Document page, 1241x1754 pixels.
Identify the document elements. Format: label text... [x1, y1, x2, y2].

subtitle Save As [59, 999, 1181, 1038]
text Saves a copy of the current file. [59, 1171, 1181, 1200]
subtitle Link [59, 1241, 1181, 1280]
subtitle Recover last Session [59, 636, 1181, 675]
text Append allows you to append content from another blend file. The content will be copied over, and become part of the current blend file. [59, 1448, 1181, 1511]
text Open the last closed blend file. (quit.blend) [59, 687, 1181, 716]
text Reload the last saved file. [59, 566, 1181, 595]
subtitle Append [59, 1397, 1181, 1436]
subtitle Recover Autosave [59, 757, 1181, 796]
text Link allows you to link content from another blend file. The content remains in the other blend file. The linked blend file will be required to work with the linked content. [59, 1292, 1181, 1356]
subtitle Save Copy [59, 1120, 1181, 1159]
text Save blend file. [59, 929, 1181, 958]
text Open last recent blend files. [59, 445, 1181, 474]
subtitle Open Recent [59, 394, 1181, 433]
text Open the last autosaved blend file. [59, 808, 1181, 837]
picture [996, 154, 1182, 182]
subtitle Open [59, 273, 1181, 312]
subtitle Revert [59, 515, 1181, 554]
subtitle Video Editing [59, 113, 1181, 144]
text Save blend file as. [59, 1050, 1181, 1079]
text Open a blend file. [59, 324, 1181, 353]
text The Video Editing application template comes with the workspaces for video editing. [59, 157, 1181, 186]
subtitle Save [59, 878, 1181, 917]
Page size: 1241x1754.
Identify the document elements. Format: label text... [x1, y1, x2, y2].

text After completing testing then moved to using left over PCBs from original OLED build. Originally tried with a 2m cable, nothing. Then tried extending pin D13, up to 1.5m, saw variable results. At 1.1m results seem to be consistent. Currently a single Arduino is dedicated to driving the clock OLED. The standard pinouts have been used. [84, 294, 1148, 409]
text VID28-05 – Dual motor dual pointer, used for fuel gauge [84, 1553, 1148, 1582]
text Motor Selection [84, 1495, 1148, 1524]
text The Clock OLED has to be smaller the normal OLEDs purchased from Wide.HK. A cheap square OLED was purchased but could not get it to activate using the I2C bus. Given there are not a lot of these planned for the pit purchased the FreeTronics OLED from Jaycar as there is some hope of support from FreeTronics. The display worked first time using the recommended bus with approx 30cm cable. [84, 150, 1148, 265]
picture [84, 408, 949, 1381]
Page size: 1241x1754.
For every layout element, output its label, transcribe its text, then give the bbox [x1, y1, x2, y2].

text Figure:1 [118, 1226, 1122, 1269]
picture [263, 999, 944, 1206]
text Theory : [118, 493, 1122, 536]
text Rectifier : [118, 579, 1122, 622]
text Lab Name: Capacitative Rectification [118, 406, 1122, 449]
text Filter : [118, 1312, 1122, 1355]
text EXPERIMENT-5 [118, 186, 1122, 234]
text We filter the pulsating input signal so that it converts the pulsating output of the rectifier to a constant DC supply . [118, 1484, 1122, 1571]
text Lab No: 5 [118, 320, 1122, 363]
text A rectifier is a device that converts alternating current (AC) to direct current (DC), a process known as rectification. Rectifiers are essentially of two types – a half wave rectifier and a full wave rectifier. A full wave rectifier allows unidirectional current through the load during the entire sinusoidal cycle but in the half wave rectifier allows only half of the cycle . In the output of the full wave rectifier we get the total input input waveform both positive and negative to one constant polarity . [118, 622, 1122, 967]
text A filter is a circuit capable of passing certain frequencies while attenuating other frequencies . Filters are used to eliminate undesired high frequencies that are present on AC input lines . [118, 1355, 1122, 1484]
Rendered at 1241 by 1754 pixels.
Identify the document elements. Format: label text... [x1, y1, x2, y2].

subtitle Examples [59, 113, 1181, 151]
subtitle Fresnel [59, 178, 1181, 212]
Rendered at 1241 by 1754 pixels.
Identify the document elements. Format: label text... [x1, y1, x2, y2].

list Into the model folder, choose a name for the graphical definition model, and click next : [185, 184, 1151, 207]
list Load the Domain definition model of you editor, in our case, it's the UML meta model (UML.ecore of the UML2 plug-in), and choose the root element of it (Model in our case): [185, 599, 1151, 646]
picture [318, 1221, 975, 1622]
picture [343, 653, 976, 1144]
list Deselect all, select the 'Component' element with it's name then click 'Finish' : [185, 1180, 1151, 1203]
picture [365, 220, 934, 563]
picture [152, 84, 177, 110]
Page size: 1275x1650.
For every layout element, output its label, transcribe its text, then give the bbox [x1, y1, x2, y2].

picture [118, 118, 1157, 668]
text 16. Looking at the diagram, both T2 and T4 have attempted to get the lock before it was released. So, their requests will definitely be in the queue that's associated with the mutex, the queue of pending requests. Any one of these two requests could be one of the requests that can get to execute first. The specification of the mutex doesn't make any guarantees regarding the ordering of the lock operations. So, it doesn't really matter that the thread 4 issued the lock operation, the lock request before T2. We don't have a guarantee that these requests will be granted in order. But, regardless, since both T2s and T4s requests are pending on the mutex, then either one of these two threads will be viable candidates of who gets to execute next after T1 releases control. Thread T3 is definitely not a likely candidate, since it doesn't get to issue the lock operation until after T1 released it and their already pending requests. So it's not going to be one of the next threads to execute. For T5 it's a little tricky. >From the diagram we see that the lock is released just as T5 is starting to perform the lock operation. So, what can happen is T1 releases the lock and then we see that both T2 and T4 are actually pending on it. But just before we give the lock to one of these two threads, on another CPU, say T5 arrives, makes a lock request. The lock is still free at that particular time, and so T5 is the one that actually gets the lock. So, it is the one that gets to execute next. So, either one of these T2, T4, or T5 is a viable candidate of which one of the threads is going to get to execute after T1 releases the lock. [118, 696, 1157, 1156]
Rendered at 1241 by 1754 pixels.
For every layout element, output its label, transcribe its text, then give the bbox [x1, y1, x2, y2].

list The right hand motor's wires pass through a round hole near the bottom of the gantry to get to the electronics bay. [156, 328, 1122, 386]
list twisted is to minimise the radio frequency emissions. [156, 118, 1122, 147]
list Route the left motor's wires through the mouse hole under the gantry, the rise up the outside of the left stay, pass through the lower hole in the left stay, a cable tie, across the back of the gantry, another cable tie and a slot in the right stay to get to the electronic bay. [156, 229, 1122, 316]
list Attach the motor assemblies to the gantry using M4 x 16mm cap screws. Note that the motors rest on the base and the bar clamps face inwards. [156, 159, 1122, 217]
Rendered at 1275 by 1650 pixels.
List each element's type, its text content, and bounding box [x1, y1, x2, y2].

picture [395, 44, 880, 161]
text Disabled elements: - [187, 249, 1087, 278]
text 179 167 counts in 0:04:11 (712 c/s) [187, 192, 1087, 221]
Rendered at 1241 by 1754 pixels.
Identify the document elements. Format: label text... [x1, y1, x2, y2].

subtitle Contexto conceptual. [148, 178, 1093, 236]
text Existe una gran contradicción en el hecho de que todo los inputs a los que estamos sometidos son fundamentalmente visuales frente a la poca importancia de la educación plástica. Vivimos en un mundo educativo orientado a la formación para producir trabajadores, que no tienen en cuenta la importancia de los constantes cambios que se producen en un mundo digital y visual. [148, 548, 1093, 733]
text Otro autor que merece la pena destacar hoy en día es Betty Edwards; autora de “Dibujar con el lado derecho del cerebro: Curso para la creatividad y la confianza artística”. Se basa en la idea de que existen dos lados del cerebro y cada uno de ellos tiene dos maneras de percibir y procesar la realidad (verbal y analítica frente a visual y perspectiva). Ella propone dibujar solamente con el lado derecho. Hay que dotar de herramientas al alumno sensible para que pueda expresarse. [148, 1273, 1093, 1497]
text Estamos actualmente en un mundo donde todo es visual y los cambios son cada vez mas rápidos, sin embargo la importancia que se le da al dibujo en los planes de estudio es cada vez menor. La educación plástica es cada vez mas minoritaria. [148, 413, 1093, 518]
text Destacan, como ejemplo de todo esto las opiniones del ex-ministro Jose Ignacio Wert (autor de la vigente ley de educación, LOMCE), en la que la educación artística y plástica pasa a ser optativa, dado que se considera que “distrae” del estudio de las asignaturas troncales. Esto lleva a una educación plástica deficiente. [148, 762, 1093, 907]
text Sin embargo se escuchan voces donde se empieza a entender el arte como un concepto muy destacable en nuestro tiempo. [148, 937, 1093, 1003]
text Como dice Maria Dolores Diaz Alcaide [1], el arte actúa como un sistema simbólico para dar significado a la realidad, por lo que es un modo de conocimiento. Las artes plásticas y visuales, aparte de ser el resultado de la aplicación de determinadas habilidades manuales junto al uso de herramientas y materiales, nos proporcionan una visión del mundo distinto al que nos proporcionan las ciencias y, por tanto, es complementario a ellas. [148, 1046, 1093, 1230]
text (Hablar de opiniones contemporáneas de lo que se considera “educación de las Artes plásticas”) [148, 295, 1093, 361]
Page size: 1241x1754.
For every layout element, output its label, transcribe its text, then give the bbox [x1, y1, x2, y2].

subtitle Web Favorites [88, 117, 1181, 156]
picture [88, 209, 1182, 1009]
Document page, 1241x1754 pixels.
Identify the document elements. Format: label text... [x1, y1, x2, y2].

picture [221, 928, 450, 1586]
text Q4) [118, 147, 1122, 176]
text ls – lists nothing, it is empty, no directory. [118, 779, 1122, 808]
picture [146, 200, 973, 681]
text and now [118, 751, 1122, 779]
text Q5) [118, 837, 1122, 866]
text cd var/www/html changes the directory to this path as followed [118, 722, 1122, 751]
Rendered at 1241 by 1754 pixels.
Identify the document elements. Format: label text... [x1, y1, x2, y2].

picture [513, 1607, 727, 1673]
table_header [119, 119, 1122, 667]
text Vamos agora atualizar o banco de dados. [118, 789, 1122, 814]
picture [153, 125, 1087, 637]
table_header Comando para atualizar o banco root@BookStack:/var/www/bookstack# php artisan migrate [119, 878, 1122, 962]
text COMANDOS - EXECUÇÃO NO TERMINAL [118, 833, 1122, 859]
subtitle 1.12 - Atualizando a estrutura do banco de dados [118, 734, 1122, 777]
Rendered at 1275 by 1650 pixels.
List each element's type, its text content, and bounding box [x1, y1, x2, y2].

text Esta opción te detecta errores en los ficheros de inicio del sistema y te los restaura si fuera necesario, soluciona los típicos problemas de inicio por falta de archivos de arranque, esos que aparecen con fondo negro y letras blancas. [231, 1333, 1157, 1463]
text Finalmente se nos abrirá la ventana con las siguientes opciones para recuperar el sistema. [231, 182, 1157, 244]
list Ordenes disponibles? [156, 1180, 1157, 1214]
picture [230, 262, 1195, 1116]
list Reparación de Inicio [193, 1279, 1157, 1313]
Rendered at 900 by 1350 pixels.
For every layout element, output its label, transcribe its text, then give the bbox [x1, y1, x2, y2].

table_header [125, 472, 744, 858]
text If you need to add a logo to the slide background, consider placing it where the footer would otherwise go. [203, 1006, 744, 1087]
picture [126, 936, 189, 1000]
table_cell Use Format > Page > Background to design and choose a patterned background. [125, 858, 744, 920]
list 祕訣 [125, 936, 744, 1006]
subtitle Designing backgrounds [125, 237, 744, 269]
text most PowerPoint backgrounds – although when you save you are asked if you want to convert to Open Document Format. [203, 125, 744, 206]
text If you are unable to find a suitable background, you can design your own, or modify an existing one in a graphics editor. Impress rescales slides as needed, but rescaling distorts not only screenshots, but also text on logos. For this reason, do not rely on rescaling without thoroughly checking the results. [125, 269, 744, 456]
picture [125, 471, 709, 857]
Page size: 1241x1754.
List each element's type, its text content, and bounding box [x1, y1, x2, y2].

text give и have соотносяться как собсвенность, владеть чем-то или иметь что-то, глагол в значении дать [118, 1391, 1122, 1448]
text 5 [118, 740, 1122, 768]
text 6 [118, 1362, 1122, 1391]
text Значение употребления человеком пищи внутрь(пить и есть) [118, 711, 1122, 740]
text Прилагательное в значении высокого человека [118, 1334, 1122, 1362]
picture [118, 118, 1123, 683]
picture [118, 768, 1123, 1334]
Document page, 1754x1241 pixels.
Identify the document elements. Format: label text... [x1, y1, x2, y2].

========================================

GOAL OF THE EXERCISE → Print every line of the items, from the very first line through the line containing "subtitle Save [59, 878, 1181, 917]", inclusive, reproducing each one exactly.

OUTPUT →
Document page, 1241x1754 pixels.
Identify the document elements. Format: label text... [x1, y1, x2, y2].

subtitle Save As [59, 999, 1181, 1038]
text Saves a copy of the current file. [59, 1171, 1181, 1200]
subtitle Link [59, 1241, 1181, 1280]
subtitle Recover last Session [59, 636, 1181, 675]
text Append allows you to append content from another blend file. The content will be copied over, and become part of the current blend file. [59, 1448, 1181, 1511]
text Open the last closed blend file. (quit.blend) [59, 687, 1181, 716]
text Reload the last saved file. [59, 566, 1181, 595]
subtitle Append [59, 1397, 1181, 1436]
subtitle Recover Autosave [59, 757, 1181, 796]
text Link allows you to link content from another blend file. The content remains in the other blend file. The linked blend file will be required to work with the linked content. [59, 1292, 1181, 1356]
subtitle Save Copy [59, 1120, 1181, 1159]
text Save blend file. [59, 929, 1181, 958]
text Open last recent blend files. [59, 445, 1181, 474]
subtitle Open Recent [59, 394, 1181, 433]
text Open the last autosaved blend file. [59, 808, 1181, 837]
picture [996, 154, 1182, 182]
subtitle Open [59, 273, 1181, 312]
subtitle Revert [59, 515, 1181, 554]
subtitle Video Editing [59, 113, 1181, 144]
text Save blend file as. [59, 1050, 1181, 1079]
text Open a blend file. [59, 324, 1181, 353]
text The Video Editing application template comes with the workspaces for video editing. [59, 157, 1181, 186]
subtitle Save [59, 878, 1181, 917]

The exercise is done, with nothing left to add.